Segmentation dataset records
-----

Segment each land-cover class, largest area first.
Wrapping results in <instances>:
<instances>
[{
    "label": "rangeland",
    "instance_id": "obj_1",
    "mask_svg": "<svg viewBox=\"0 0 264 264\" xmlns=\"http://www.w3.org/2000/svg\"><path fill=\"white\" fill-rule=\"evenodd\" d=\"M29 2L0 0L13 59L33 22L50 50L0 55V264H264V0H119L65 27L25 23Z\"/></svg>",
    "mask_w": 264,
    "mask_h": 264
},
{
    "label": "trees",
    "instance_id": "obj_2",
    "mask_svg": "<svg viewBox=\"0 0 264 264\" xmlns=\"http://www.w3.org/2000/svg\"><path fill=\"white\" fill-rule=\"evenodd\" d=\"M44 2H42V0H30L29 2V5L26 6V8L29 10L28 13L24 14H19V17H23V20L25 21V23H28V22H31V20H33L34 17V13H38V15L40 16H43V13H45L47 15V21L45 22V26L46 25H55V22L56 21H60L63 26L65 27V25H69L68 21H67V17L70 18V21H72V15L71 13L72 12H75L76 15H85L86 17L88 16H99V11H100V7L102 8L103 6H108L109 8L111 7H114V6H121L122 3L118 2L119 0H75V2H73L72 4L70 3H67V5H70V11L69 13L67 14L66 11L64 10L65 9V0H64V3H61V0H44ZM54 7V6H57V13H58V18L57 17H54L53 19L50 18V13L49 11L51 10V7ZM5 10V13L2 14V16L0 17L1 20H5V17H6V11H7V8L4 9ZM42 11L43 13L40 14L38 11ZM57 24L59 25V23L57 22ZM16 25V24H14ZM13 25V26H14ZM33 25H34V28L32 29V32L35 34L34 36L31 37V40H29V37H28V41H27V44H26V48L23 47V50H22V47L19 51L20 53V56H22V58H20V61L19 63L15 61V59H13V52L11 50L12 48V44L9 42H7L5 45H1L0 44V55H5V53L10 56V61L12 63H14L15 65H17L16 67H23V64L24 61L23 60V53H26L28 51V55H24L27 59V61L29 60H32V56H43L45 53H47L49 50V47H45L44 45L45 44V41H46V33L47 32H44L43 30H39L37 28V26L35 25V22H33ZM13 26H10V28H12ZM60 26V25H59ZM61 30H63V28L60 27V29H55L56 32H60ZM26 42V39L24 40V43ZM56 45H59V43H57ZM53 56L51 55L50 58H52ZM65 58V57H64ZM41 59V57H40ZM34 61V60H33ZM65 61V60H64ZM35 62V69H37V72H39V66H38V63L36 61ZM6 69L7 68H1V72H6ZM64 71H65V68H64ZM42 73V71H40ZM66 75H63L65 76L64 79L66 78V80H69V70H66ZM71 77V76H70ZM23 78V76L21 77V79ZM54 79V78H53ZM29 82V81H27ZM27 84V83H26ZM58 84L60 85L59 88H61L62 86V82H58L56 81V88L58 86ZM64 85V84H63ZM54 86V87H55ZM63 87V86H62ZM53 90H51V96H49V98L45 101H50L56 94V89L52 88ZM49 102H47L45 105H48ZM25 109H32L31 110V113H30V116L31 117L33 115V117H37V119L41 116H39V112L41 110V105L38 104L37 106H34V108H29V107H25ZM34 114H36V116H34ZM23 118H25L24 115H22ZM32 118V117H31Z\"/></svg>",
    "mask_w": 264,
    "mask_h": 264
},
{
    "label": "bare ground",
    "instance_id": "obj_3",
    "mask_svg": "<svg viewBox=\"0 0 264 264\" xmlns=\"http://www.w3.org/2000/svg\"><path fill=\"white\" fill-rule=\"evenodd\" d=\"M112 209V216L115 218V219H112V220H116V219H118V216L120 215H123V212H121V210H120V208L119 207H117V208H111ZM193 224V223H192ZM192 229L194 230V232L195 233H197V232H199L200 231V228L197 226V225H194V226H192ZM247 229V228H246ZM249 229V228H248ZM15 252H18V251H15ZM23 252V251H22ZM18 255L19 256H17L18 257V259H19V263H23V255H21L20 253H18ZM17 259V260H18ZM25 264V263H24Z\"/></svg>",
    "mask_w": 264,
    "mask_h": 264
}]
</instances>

-----

Count the lines in the listing above that contain the string "label". Reply with the number only.

*THE REPLY*
3